Stefan has a background as a senior partner at EQT where he worked for 15 years, including as Head of Nordics and Head of North America at EQT Infrastructure.

Ulrika Danielsson

Ulrika Danielsson


Ulrika Danielsson has 20 years of experience from Castellum and has been CFO since 2014. Prior to that, he was CFO and has been a member of Group Management since 2006. Is also IR manager and responsible for IT & Innovation and Risk Management at Castellum. Board member and chairman of the audit committee in Alligator Bioscience and John Mattson Fastighetsföretagen AB. Member of Fastighetsägarnas Sveriges Redovisningsgrupp and been involved in EPRA (European Public Real Estate Association)'s Reporting & Accounting Committee during 2006-2013.

Ulrika Danielsson is independent in relation to the company, company management and to major shareholders.

Ulrika is a trained business economist at the University of Gothenburg.

Georg Ehrnrooth

Georg Ehrnrooth


Georg Ehrnrooth is chairman of the board of eQ Plc and of the indirectly owned investment companies Geveles Plc, Topsin Investments SA, Fennogens Investments SA and Corbis SA The investment companies are active owners of listed and unlisted companies such as eQ Group Plc and Caverion Plc. Georg is also a board member of Sampo plc, Paavo Nurmi Foundation, Anders Wall Foundation and chairman of the Louise and Göran Ehrnrooth Foundation.

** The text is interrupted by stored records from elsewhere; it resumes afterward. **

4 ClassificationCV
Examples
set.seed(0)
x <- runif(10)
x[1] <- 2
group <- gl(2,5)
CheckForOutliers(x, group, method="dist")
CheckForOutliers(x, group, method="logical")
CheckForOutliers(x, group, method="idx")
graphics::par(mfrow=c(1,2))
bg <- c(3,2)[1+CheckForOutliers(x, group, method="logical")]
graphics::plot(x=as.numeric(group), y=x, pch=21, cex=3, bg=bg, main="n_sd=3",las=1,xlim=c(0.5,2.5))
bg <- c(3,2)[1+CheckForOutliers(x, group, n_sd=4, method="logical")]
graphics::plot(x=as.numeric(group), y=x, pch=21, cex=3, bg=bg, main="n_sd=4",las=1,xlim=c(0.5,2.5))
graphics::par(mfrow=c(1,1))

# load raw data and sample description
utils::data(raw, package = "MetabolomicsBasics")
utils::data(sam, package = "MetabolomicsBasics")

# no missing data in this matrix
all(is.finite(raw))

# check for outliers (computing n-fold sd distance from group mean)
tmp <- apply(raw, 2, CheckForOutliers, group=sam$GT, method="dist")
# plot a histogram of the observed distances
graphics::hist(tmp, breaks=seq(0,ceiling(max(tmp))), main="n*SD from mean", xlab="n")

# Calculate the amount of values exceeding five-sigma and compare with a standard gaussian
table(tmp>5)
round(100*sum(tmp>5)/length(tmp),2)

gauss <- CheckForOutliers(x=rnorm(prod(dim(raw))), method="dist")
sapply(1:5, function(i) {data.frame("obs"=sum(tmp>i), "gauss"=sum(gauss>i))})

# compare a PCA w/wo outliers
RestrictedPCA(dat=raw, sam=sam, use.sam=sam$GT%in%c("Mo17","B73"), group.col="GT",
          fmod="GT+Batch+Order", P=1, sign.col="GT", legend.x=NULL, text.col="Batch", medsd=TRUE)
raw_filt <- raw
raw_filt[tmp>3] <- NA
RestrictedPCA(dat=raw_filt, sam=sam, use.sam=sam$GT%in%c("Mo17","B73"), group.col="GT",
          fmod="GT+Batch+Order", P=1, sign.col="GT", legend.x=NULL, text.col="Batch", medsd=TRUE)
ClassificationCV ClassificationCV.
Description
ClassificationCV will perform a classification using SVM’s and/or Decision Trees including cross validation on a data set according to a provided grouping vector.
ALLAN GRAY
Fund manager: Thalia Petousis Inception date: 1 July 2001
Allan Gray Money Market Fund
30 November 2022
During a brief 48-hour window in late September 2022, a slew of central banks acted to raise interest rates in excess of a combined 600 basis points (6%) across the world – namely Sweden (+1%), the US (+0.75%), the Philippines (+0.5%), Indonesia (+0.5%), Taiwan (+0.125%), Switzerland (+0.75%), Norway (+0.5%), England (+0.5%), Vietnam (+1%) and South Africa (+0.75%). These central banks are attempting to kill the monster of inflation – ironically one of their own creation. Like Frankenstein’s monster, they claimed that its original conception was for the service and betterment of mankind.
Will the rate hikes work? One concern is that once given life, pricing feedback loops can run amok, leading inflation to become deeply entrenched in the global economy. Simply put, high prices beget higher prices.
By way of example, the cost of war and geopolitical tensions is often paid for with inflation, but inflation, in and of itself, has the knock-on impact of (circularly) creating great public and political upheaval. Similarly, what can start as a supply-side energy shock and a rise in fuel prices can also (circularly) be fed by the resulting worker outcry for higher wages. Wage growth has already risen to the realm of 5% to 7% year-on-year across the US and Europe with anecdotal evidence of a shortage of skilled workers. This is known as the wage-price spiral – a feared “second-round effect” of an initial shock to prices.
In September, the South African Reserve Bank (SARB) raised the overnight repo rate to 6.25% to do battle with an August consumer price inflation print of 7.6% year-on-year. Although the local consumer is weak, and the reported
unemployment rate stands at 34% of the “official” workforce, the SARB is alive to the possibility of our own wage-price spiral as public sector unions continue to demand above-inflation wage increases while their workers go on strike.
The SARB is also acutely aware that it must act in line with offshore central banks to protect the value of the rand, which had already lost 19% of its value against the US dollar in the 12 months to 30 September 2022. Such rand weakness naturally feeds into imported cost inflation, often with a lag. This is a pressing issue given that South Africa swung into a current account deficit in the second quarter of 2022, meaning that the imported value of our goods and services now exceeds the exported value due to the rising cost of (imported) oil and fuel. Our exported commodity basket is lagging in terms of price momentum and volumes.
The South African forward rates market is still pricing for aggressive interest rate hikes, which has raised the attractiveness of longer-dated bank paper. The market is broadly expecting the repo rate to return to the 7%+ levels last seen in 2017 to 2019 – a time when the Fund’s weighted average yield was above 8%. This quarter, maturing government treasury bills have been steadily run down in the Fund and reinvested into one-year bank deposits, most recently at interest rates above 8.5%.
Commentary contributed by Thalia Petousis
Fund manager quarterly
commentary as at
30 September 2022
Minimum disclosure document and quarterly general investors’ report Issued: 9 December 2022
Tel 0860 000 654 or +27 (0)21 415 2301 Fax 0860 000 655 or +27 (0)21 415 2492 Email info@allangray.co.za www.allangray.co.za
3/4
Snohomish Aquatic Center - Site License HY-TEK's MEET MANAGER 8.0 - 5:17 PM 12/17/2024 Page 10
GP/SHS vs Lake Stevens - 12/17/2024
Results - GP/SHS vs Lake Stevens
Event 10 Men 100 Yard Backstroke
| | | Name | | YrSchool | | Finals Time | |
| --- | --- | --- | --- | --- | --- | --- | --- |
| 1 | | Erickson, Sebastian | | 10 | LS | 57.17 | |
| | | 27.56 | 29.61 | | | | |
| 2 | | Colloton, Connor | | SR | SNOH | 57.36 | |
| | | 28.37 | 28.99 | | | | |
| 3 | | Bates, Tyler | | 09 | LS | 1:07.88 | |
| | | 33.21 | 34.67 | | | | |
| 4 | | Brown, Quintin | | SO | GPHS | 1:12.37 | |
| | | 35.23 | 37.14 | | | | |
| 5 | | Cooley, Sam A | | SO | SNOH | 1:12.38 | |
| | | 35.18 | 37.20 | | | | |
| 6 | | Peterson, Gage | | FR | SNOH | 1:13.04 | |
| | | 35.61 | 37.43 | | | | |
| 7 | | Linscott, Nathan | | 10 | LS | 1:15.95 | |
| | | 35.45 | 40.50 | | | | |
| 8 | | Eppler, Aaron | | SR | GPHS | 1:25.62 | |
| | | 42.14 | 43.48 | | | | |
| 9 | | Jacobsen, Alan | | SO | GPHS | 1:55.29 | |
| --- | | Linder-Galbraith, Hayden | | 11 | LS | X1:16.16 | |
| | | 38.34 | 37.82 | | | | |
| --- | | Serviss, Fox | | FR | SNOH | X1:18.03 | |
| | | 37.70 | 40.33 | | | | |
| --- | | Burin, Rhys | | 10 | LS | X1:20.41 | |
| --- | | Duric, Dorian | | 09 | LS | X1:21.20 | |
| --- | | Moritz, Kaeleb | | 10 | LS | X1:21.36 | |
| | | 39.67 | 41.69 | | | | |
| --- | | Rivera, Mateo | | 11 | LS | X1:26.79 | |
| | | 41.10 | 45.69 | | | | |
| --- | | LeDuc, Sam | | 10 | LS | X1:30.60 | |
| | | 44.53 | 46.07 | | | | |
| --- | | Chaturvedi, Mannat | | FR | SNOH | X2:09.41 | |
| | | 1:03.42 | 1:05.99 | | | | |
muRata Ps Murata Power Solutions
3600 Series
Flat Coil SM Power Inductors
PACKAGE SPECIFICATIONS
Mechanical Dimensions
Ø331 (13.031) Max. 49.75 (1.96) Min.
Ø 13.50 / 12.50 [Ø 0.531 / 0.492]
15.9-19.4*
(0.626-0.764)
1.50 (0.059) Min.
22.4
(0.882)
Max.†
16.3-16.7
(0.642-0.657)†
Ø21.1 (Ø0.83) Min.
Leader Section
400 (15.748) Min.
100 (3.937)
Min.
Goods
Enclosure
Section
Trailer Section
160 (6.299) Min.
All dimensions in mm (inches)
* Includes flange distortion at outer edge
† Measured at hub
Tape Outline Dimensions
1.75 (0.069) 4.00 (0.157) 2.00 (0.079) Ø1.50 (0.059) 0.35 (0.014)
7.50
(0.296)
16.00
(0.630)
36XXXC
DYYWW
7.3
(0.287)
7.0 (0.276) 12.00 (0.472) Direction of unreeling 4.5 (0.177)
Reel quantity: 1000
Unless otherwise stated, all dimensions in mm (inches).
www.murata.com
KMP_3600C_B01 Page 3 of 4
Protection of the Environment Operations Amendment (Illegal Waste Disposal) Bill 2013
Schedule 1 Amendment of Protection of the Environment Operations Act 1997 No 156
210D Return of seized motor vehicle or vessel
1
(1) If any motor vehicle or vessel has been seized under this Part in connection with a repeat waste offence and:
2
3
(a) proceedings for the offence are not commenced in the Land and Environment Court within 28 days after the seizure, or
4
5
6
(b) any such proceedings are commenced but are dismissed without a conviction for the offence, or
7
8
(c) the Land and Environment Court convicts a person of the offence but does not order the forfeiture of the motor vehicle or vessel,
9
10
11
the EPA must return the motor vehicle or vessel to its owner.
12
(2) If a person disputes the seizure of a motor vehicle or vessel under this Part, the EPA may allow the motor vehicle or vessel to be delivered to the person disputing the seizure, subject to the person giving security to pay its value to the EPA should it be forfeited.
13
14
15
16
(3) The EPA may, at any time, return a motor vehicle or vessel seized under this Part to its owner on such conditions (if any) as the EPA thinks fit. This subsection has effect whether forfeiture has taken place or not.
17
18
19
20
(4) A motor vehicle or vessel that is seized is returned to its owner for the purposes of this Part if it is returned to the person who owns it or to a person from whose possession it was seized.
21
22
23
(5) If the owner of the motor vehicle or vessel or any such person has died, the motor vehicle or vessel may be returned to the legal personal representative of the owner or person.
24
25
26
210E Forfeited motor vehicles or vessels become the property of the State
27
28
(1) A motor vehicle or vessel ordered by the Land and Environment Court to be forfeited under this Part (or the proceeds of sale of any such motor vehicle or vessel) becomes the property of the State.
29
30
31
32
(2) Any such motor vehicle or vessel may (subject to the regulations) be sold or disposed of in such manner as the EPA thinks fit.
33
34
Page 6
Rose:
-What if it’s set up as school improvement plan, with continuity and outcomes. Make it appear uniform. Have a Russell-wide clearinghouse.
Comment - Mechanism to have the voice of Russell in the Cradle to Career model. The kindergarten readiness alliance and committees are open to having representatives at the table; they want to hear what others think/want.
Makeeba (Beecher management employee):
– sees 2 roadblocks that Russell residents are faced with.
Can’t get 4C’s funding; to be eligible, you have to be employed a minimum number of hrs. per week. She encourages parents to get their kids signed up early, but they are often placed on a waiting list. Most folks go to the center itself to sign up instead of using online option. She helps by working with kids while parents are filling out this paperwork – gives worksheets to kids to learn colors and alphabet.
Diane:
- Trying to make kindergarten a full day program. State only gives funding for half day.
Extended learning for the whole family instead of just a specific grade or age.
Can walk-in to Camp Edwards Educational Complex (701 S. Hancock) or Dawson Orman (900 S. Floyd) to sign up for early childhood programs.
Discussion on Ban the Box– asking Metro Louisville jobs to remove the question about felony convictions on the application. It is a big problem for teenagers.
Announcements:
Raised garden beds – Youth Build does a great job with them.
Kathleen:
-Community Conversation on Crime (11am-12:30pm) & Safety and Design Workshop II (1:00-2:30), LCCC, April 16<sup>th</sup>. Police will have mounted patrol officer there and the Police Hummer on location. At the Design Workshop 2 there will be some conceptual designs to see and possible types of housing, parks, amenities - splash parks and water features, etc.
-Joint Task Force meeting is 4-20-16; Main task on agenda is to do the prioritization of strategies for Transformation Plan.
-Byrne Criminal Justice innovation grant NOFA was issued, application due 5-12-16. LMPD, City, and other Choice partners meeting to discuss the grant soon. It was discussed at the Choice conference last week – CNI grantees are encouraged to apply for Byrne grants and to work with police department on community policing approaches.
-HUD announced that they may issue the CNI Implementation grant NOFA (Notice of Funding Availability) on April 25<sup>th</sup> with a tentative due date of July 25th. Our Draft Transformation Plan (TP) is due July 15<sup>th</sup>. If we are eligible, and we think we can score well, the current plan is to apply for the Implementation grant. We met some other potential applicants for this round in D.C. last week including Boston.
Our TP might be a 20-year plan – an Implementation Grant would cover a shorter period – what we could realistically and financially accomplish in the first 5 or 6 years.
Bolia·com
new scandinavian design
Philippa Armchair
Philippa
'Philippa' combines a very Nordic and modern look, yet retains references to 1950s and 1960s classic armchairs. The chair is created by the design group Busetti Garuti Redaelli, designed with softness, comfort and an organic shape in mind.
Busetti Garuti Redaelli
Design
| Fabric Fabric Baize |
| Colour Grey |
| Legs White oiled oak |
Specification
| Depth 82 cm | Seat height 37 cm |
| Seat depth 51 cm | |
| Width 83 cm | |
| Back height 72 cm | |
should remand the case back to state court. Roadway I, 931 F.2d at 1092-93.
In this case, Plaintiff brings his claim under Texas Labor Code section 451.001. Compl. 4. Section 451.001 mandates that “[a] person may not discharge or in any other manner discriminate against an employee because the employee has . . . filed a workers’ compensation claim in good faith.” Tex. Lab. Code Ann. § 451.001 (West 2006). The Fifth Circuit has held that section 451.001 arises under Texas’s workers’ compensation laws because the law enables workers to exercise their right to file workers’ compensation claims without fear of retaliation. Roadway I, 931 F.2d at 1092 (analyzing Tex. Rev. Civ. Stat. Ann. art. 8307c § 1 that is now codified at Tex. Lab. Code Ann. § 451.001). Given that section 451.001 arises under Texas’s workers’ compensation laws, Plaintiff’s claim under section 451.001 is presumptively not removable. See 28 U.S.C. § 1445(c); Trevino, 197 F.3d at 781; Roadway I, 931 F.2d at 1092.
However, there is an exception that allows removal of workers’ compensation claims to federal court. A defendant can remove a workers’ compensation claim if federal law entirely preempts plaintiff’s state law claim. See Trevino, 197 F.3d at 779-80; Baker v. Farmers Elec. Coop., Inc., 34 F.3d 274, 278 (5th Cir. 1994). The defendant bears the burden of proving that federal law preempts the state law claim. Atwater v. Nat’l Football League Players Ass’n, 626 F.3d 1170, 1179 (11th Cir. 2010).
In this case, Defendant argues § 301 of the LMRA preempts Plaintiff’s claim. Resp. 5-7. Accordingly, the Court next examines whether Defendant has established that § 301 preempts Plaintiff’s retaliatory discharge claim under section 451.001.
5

Georg Ehrnrooth is dependent on the company, company management and major shareholders

Georg Ehrnrooth is a trained Agrologist.


Ann Grevelius


Ann Grevelius has 24 years of experience in the banking and finance sector. Ann is now active in Fintech and serves on the Board of the Foundation for Strategic Research, Carneo AB, Halvarsson and Halvarsson Group, Nasdaq's Corporate Committee, TP European Growth, Open Payments Europé AB and PregLife AB.

Ann Grevelius is independent in relation to the company, company management and to major shareholders.

Ann is a trained business economist at Uppsala University.


Jan Litborn


Jan Litborn specializes in M&A, corporate and securities law. Jan has many years of experience in transactions in the real estate, retail and life science industries. Jan also has long and meritorious experience of board assignments and corporate governance issues both in listed companies and in owner-managed companies.

He has since the beginning of the 90s held qualified assignments in the real estate, banking and finance sectors.

Jan Litborn is independent in relation to the company, company management and to major shareholders.

Jan holds a law degree from Stockholm University.

Magnus Meyer

Magnus Meyer


Magnus Meyer is the CEO of WSP Europe. Magnus was previously CEO of Tengbomgruppen and has held leading positions within GE Real Estate and Ljungberggruppen. Magnus is a board member of Vasakronan, HiQ and Kinnarps and has previously held a number of board assignments in Kungsleden, Aberdeen Asset Management and Hemsö, among others.

Magnus Meyer is independent in relation to the company, company management and to major shareholders.

Magnus is a trained civil engineer and holds a technology licentiate degree.


Ernst & Young audit firm

The auditing company Ernst & Young with Mikael Ikonen as responsible auditor is the company's external auditor. The auditor examines, among other things, the accounts on which the annual report of the Funds is based.